Exercise - Please substitute "Mittlerer Wechselkurs" for "Durchschnittlicher Wechselkurs" everywhere in the text of the items below, and give the lines again with nothing else changed. Leave the pictures out.

Data for analysis -
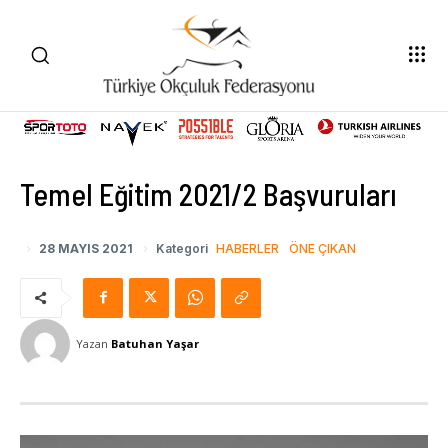
Temel Eğitim 2021/2 Başvuruları
28 MAYIS 2021
Kategori
HABERLER
ÖNE ÇIKAN
Yazan
Batuhan Yaşar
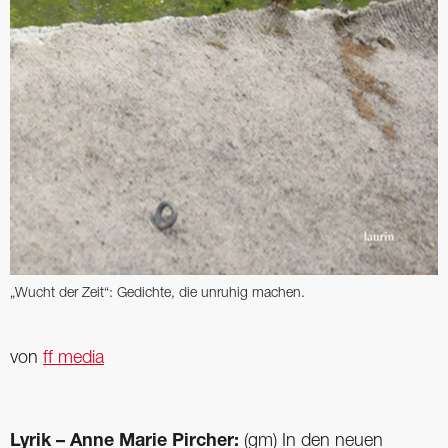
„Wucht der Zeit“: Gedichte, die unruhig machen.
von
ff media
Lyrik – Anne Marie Pircher:
(gm) In den neuen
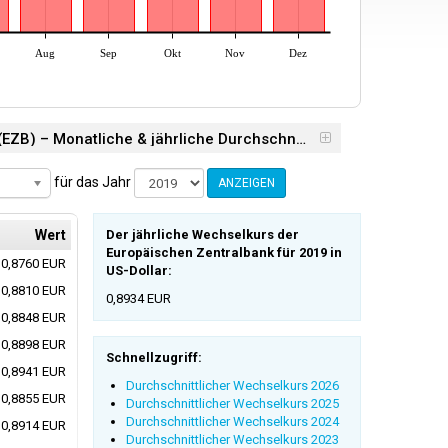
Aug
Sep
Okt
Nov
Dez
Durchschnittlicher Wechselkurs der Europäischen Zentralbank (EZB) – Monatliche & jährliche Durchschnittswerte 2019
für das Jahr
ANZEIGEN
Wert
Der jährliche Wechselkurs der
Europäischen Zentralbank für 2019 in
0,8760 EUR
US-Dollar:
0,8810 EUR
0,8934 EUR
0,8848 EUR
0,8898 EUR
Schnellzugriff:
0,8941 EUR
Durchschnittlicher Wechselkurs 2026
0,8855 EUR
Durchschnittlicher Wechselkurs 2025
Durchschnittlicher Wechselkurs 2024
0,8914 EUR
Durchschnittlicher Wechselkurs 2023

Solution to this task -
Temel Eğitim 2021/2 Başvuruları
28 MAYIS 2021
Kategori
HABERLER
ÖNE ÇIKAN
Yazan
Batuhan Yaşar
„Wucht der Zeit“: Gedichte, die unruhig machen.
von
ff media
Lyrik – Anne Marie Pircher:
(gm) In den neuen
Aug
Sep
Okt
Nov
Dez
Mittlerer Wechselkurs der Europäischen Zentralbank (EZB) – Monatliche & jährliche Durchschnittswerte 2019
für das Jahr
ANZEIGEN
Wert
Der jährliche Wechselkurs der
Europäischen Zentralbank für 2019 in
0,8760 EUR
US-Dollar:
0,8810 EUR
0,8934 EUR
0,8848 EUR
0,8898 EUR
Schnellzugriff:
0,8941 EUR
Mittlerer Wechselkurs 2026
0,8855 EUR
Mittlerer Wechselkurs 2025
Mittlerer Wechselkurs 2024
0,8914 EUR
Mittlerer Wechselkurs 2023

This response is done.